Perimenopause is often discussed through a medical lens, with attention given to menstrual changes, hot flushes, sleep disturbance and hormonal symptoms. While these experiences are important, many women first encounter perimenopause not simply as a physical transition, but as a profound psychological and embodied shift. They may arrive in therapy describing anxiety, irritability, low mood, emotional overwhelm, loss of confidence, relationship dissatisfaction, brain fog, changes in sexual desire, body image distress, or a sense that they “do not feel like themselves anymore”.

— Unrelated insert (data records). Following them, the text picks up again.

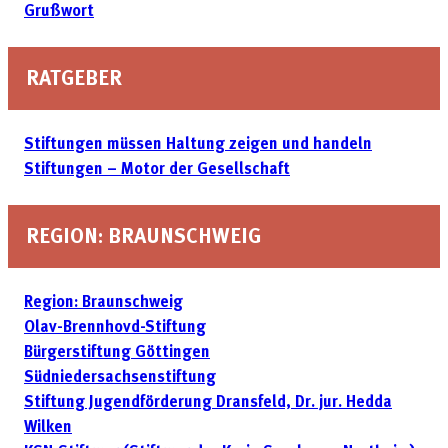
Grußwort
RATGEBER
Stiftungen müssen Haltung zeigen und handeln
Stiftungen – Motor der Gesellschaft
REGION: BRAUNSCHWEIG
Region: Braunschweig
Olav-Brennhovd-Stiftung
Bürgerstiftung Göttingen
Südniedersachsenstiftung
Stiftung Jugendförderung Dransfeld, Dr. jur. Hedda
Wilken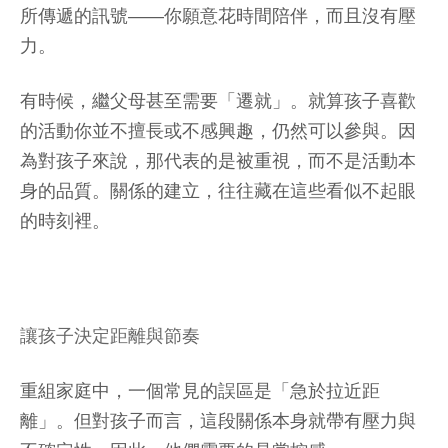
所傳遞的訊號——你願意花時間陪伴，而且沒有壓
力。
有時候，繼父母甚至需要「遷就」。就算孩子喜歡
的活動你並不擅長或不感興趣，仍然可以參與。因
為對孩子來說，那代表的是被重視，而不是活動本
身的品質。關係的建立，往往藏在這些看似不起眼
的時刻裡。
讓孩子決定距離與節奏
重組家庭中，一個常見的誤區是「急於拉近距
離」。但對孩子而言，這段關係本身就帶有壓力與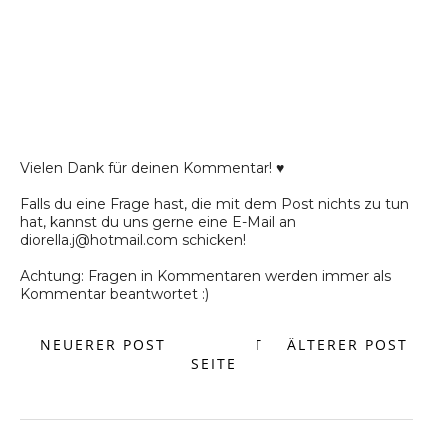
Vielen Dank für deinen Kommentar! ♥
Falls du eine Frage hast, die mit dem Post nichts zu tun
hat, kannst du uns gerne eine E-Mail an
diorella.j@hotmail.com schicken!
Achtung: Fragen in Kommentaren werden immer als
Kommentar beantwortet :)
NEUERER POST
START
ÄLTERER POST
SEITE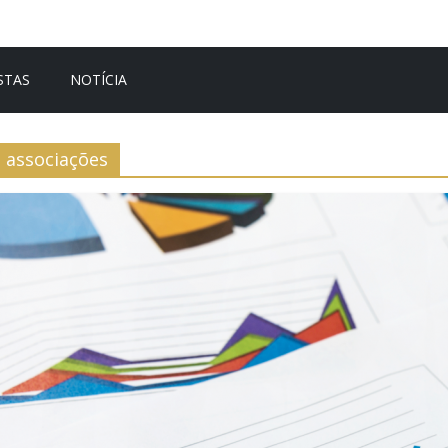
STAS
NOTÍCIA
associações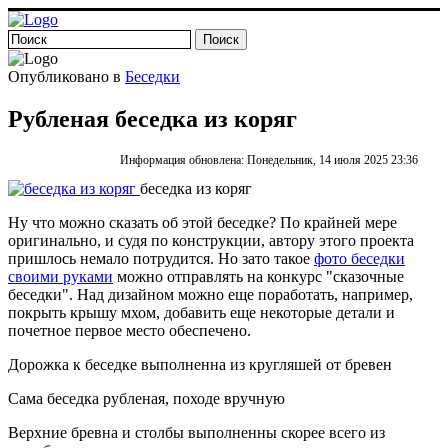
Опубликовано в
Беседки
Рубленая беседка из коряг
Информация обновлена: Понедельник, 14 июля 2025 23:36
беседка из коряг
Ну что можно сказать об этой беседке? По крайней мере
оригинально, и судя по конструкции, автору этого проекта
пришлось немало потрудится. Но зато такое
фото беседки
своими руками
можно отправлять на конкурс "сказочные
беседки". Над дизайном можно еще поработать, например,
покрыть крышу мхом, добавить еще некоторые детали и
почетное первое место обеспечено.
Дорожка к беседке выполненна из кругляшей от бревен
Сама беседка рубленая, походе вручную
Верхние бревна и столбы выполненны скорее всего из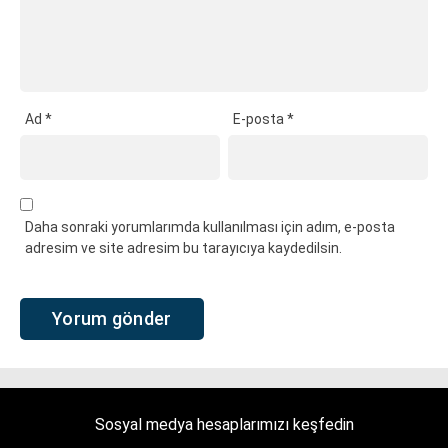
Ad
*
E-posta
*
Daha sonraki yorumlarımda kullanılması için adım, e-posta
adresim ve site adresim bu tarayıcıya kaydedilsin.
Sosyal medya hesaplarımızı keşfedin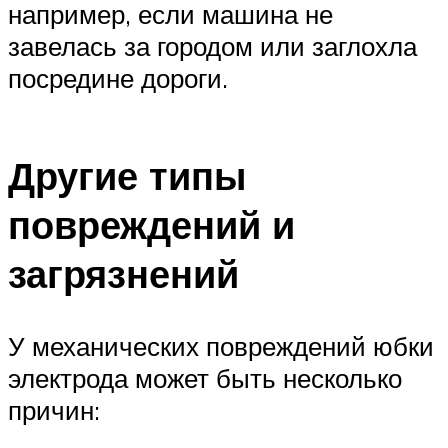
например, если машина не
завелась за городом или заглохла
посредине дороги.
Другие типы
повреждений и
загрязнений
У механических повреждений юбки
электрода может быть несколько
причин:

This presentation explores perimenopause as a biopsychosocial life transition in which hormonal change, nervous system sensitivity, identity, relational roles, cultural expectations and women’s lived experience intersect. Rather than viewing midlife distress only as pathology, it considers how perimenopause may bring previously managed or suppressed issues to the surface, including burnout, self-neglect, relational imbalance, masking, perfectionism and the cumulative impact of decades spent caring for others. Drawing on integrative psychotherapy, somatic practice and women’s health education, the presentation will consider how therapists and healthcare professionals can better recognise the psychological dimensions of perimenopause. It will discuss why women are often mislabelled as simply anxious, depressed, difficult, burnt out or “not coping”, when their distress may be connected to a major embodied transition that has not been fully understood or supported.
The presentation will also introduce a somatic-informed therapeutic perspective, exploring how body awareness, grounding practices, breath, movement, emotional regulation and reflective enquiry can support women to rebuild self-trust during this stage. The aim is not to position the body as the problem, but to help women understand the body as a source of information, regulation and agency. By reframing perimenopause as a psychological and embodied life transition, this presentation highlights the need for more integrated, gender-sensitive approaches to women’s mental health. It invites practitioners to move beyond symptom management alone and to consider the deeper questions many women face at midlife: Who am I now? What do I need? What am I no longer willing to carry? And how can I return to my body with greater compassion, confidence and self-respect?